> [BRIEF]: Transcribe the lines from the start of the data below through the line with "In this command, you", word for word and nothing more.

> [Stored records]:
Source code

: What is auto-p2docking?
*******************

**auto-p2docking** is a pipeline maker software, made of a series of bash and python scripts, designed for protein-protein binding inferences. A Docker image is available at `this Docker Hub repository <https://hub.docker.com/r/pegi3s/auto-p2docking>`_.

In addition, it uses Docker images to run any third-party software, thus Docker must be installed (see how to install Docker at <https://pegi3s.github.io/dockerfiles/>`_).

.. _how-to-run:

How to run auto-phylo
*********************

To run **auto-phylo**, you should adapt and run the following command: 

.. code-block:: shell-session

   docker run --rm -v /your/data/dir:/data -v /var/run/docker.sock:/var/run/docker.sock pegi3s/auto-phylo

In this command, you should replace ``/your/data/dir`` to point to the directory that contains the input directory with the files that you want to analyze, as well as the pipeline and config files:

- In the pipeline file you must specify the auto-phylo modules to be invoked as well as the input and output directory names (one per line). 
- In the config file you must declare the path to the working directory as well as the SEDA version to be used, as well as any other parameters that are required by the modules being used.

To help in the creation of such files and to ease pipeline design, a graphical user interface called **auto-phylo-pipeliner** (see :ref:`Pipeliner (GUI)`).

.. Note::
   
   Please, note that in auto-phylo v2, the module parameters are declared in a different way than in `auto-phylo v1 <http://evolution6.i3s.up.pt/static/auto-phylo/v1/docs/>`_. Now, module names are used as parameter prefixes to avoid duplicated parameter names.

> [YOUR RESPONSE]:
Source code

: What is auto-p2docking?
*******************

**auto-p2docking** is a pipeline maker software, made of a series of bash and python scripts, designed for protein-protein binding inferences. A Docker image is available at `this Docker Hub repository <https://hub.docker.com/r/pegi3s/auto-p2docking>`_.

In addition, it uses Docker images to run any third-party software, thus Docker must be installed (see how to install Docker at <https://pegi3s.github.io/dockerfiles/>`_).

.. _how-to-run:

How to run auto-phylo
*********************

To run **auto-phylo**, you should adapt and run the following command: 

.. code-block:: shell-session

   docker run --rm -v /your/data/dir:/data -v /var/run/docker.sock:/var/run/docker.sock pegi3s/auto-phylo

In this command, you should replace ``/your/data/dir`` to point to the directory that contains the input directory with the files that you want to analyze, as well as the pipeline and config files:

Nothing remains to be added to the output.